Growing evidence suggests that Alzheimer's disease (AD) pathological changes begin decades before clinical symptoms and tau abnormalities in the locus coeruleus (LC) can be observed since midlife. We have previously demonstrated functional vulnerability of the LC to aging and stress, as well as an association between higher cerebrospinal fluid (CSF) tau and impaired sleep phenomena influenced by the LC. We now aim to test whether LC dysfunction can be measured in preclinical AD stages by LC targeted imaging, and whether it objectively affects sleep architecture and attention. We will test this hypothesis in 30 cognitively normal older adults by performing a full clinical evaluation, one night of polysomnography, a lumbar puncture to obtain cerebrospinal fluid, [11C]MRB PET-MR, and attention testing. This study has the potential to identify a new mechanism by which tau pathology contributes to sleep and attention dysfunction and may provide a new therapeutic target for AD prevention.

Detailed Description

The purpose of this study is three-fold: to test whether lower NET availability in the LC is associated with: first, CSF tau levels typical of preclinical stages of AD (Aim 1); second, reduced REM and spindle density (Aim 2); and third, impaired performance on attention tasks (Aim 3). The goal is to test the overarching hypothesis that LC dysfunction occurs in preclinical AD stages, can be measured with MRB-PET, and translates into impairment of sleep architecture (LC tonic dysfunction) and attention (LC phasic dysfunction).

Conditions

Alzheimer Disease

Study Design

• Allocation Method: NA
• Intervention Model: SINGLE_GROUP
• Primary Study Purpose: BASIC_SCIENCE
• Blinding Strategy: NONE

Study Groups

Cognitively Normal (CN) Older Adults

Group Type: EXPERIMENTAL

Nocturnal polysomnography (NPSG)

Intervention Type: PROCEDURE

Nocturnal polysomnography (NPSG) to measure REM sleep and sleep spindles characteristics.

Lumbar Puncture (LP)

Intervention Type: PROCEDURE

Lumbar puncture (LP) to measure CSF P-Tau, T-Tau and Aβ42/40 ratio.

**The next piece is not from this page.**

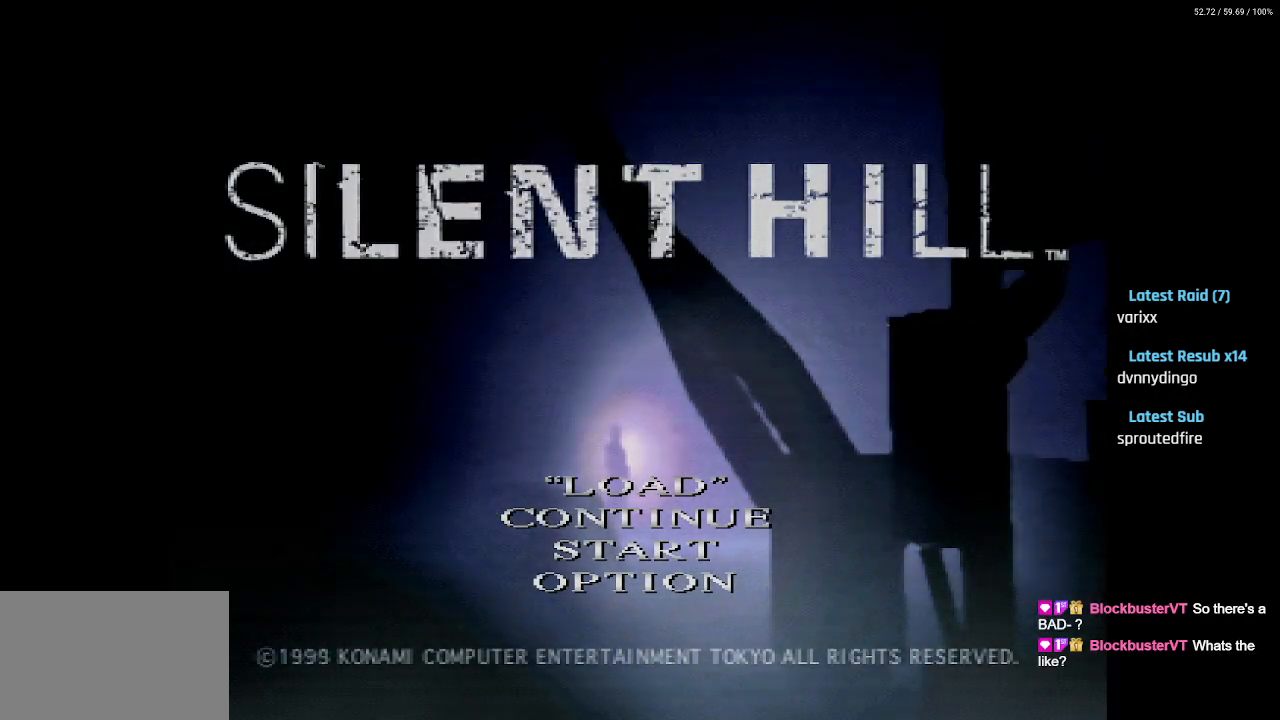
{"buttons": [], "left_stick": "center", "right_stick": "center", "events": []}
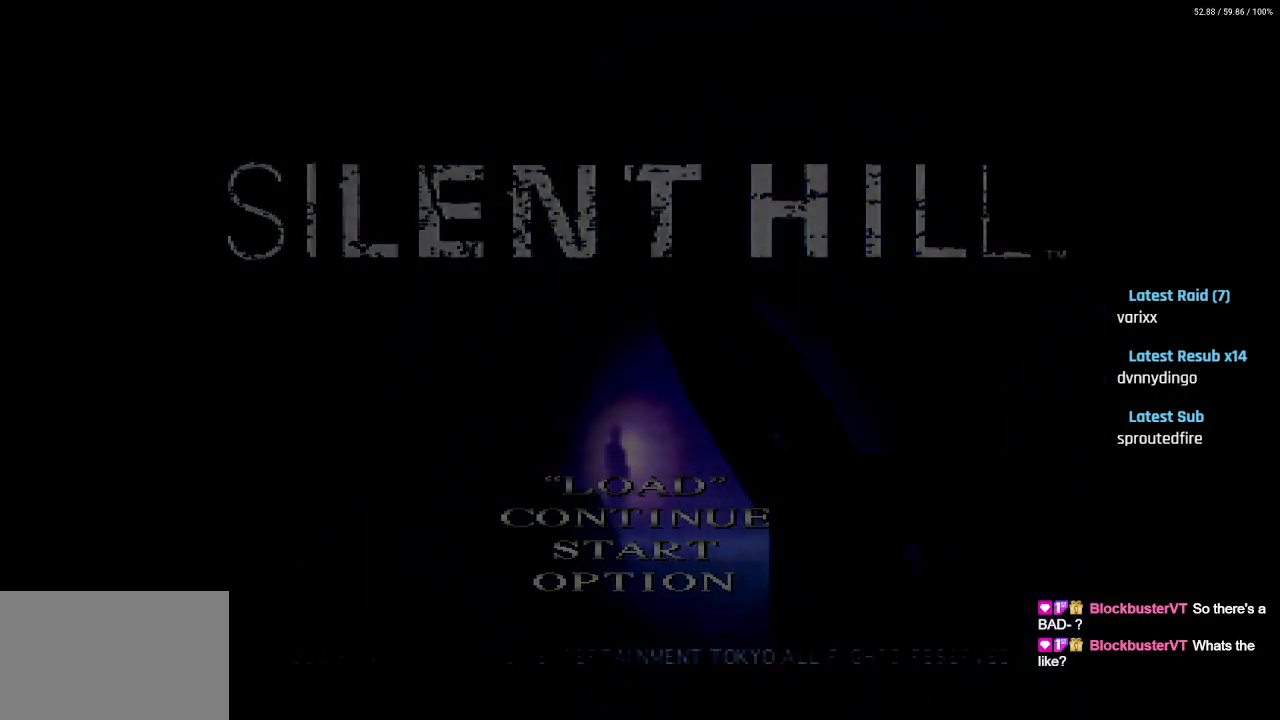
{"buttons": [], "left_stick": "center", "right_stick": "center", "events": []}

PET-MR measurement with a norepinephrine transporter (NET)-selective radiotracer (S,S)-[11C]Omethylreboxetine ([11C]MRB)

Intervention Type: OTHER

PET-MR measurement with a norepinephrine transporter (NET)-selective radiotracer (S,S)-\[11C\]O-methylreboxetine (\[11C\]MRB) to measure NET availability.

Psychomotor Vigilance Task (PVT)

Intervention Type: BEHAVIORAL

Psychomotor vigilance task (PVT) and the OddBall to measure test taskattention performance.

Interventions

Nocturnal polysomnography (NPSG)

Nocturnal polysomnography (NPSG) to measure REM sleep and sleep spindles characteristics.

Intervention Type: PROCEDURE

Lumbar Puncture (LP)

Lumbar puncture (LP) to measure CSF P-Tau, T-Tau and Aβ42/40 ratio.

Intervention Type: PROCEDURE

PET-MR measurement with a norepinephrine transporter (NET)-selective radiotracer (S,S)-[11C]Omethylreboxetine ([11C]MRB)

PET-MR measurement with a norepinephrine transporter (NET)-selective radiotracer (S,S)-\[11C\]O-methylreboxetine (\[11C\]MRB) to measure NET availability.

Intervention Type: OTHER

Psychomotor Vigilance Task (PVT)

Psychomotor vigilance task (PVT) and the OddBall to measure test taskattention performance.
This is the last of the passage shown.